Very interesting Adam…
I personally believe that many (if not most) political debates boil down to “what are we trying to optimize here?” (e.g. is our overall goal to increase success of the most-successful individual, average success of all individuals, median success of all individuals, success of the least-successful individual, etc…). In this light a multi-player entry in a Prisoner’s Dilemma tournament serves as a model for a society whose goal is to produce a given outcome (in this case highest possible success of most-successful individual) through the emergent behavior of all entrants. If the winning conditions were changed, a strategy would be required to maximize score.

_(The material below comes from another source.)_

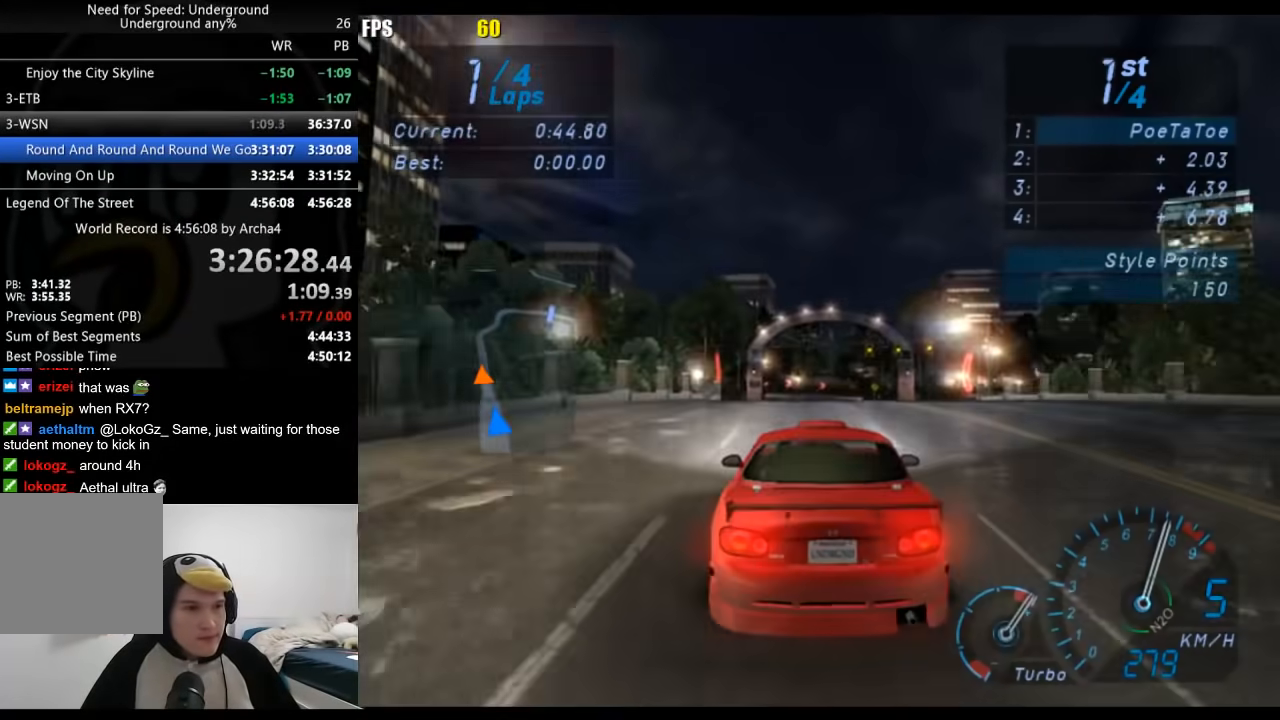
{"buttons": [], "left_stick": "center", "right_stick": "center", "events": [[217, "left_stick", "down-left"], [317, "left_stick", "center"]]}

I think that the theoretical significance is that these sorts of strategies may start to shed more light on a variety of “irrational” actions, like saving a stranger from an onrushing train, or volunteering for a special forces unit in the army. Yes, you’re taking risks, but there’s a benefit to a group. How much of a risk is worth what payoffs? Does the group as a whole do better?
I’d say it has a very large theoretical significance, inasmuch as the Tit-For-Tat result has any theoretical significance.
Why is Stars/Stooges an artifact (my term), but Tit-For-Tat not an artifact?
That is, the deep significance of the result is to cast light on how a complex optimal strategy can evolve even from rules which seem to favor other strategies. Tit-for-Tat exists in a ruleset which has features which make it a very bad model for real-life interaction, given the simple nature of the exchanges – indeed, much of real-life politics (e.g. “divide and conquer”) can be viewed as successful complexity over the minimal rules.
Thus, showing how adding just a little *internal* complexity (i.e., not changing the payoffs, but organizing a gang of sorts), can win even here – that’s *profound*.
I don’t mean the following in a nasty way, but what you said strikes me as the classic *negative* security reaction when someone finds a clever exploit in a well-known system – i.e. that’s cheating, it’s out-of-bandwidth, doesn’t really affect the system, etc. etc.
What is the “theoretical significance” of these PD games? The significance, if any, is surely that they’re simple models of real-life situations. In that context, Southampton is significant not in that it “dethrones TFT”, but that it adds another dimension to the model: what is the goal? Winner-takes-all situations do occur sometimes in real life, after all.
Great if you have a bunch of people you don’t mind throwing to the wolves, and you can convince them to do it themselves.